F.A.Q.

# What is ENTRADA?

ENTRADA is an open source system for storing and analyzing large volumes of network data. It is built on top of Apache Hadoop, Apache Parquet and Apache Impala

Why use Apache Parquet?

Parquet is a columnar storage format which allows for very efficient encoding and compression of the data. DNS data is highly structured and each column often has repeating values. Storing the data for each column sequential on disk and using run-length encoding, Parquet would only need to store a single 0 and a count of the number of zeroes. Compared to writing all the zeroes to disk, this saves a lot of bytes.

Why use Apache Impala?

Impala provides high-performance, low-latency SQL queries on large volumes of data stored on Apache Hadoop. The fast response for queries enables interactive exploration and fine-tuning of analytic queries, rather than long batch jobs traditionally associated with SQL-on-Hadoop technologies.

Why AWS S3 and Athena?

Although ENTRADA on Hadoop is a good solution, it does require knowledge of Hadoop to be able to deploy and maintain it. Also creating a in-house Hadoop cluster can be expensive.
For these reasons we decided to also include support for Amazon S3 and Athena, essentially creating a a server-less DNS analytics tool. S3 and Athena are managed by Amazon and require minimal knowledge to get started with.
Running ENTRADA in the AWS is also a very cheap solution, S3 storage cost little and Athena charges only for the amount of data queried.

How fast is ENTRADA?

This all the depends on the type SQL query and the volume of data that is to be analyzed.

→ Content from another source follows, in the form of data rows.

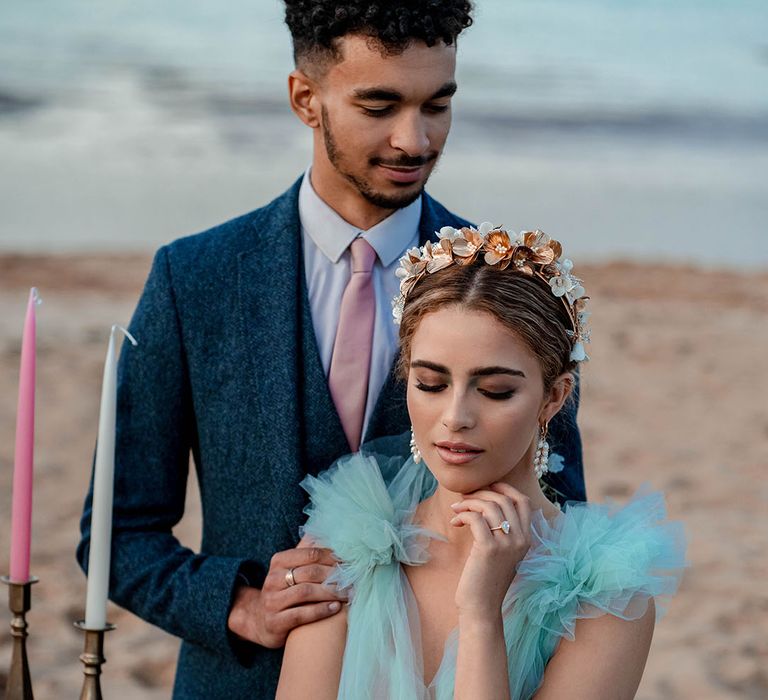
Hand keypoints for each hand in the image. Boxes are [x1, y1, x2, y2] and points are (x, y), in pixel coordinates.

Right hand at [227, 544, 345, 648]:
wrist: (260, 621)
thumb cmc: (284, 590)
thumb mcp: (290, 568)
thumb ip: (306, 551)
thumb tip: (324, 529)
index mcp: (279, 561)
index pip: (310, 554)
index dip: (332, 558)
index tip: (350, 563)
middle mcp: (273, 579)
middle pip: (310, 573)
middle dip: (335, 576)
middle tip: (353, 580)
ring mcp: (272, 601)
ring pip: (306, 592)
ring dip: (331, 592)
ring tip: (349, 594)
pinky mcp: (275, 622)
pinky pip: (301, 614)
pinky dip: (321, 610)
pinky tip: (335, 608)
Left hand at [450, 483, 531, 619]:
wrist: (481, 608)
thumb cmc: (486, 580)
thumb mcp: (501, 553)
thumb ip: (501, 531)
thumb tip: (486, 503)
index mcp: (527, 539)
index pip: (523, 502)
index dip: (505, 488)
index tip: (487, 486)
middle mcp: (521, 540)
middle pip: (504, 499)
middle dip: (481, 493)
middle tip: (464, 498)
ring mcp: (507, 544)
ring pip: (490, 505)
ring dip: (469, 502)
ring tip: (456, 509)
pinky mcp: (489, 548)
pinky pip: (476, 518)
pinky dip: (463, 514)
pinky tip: (455, 522)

Can i also use other Query engines?

Yes, you can also use Apache Spark to query the generated Parquet files.

What network protocols can ENTRADA handle?

Currently IP, TCP, UDP, DNS and ICMP protocols are supported.

Who developed ENTRADA?

ENTRADA was initially started by SIDN Labs, the research team of SIDN, the domain name registry for the .nl ccTLD.

What license is ENTRADA released under?

ENTRADA is released under the GNU GENERAL PUBLIC LICENSE version 3 license.

Is ENTRADA version 2.x compatible with version 0.x

The new 2.x database schema is not compatible with theParquet files generated by the 0.x version of ENTRADA. Apache Impala uses index-based column indexing and this breaks when using the new schema because ENTRADA 2.x added and removed columns.

The fix for this is to make sure Impala uses named-based indexing, this can be enabled using the PARQUET_FALLBACK_SCHEMA_RESOLUTION option.

Attribution

When building a product or service using ENTRADA, we kindly request that you include the following attribution text in all advertising and documentation.

This product includes ENTRADA created by <a href="https://www.sidnlabs.nl">SIDN Labs</a>, available from
<a href="http://entrada.sidnlabs.nl">http://entrada.sidnlabs.nl</a>.

Is support available?

Yes, please contact us for questions about support.

Is there any monitoring available?

Yes, metrics are gathered when data is processed, these metrics can be analysed using Graphite and Grafana.

Can I change the timezone? Why is everything in UTC?

To avoid any kind of timezone confusion, especially when daylight saving time is involved, we decided to exclusively use UTC for time related columns and display purposes in all components of ENTRADA.

What Geolocation service is used by ENTRADA?

The free MaxMind database files are automatically downloaded from: MaxMind download. There is also support for the paid Maxmind version, just configure your license key using the ENTRADA configuration option.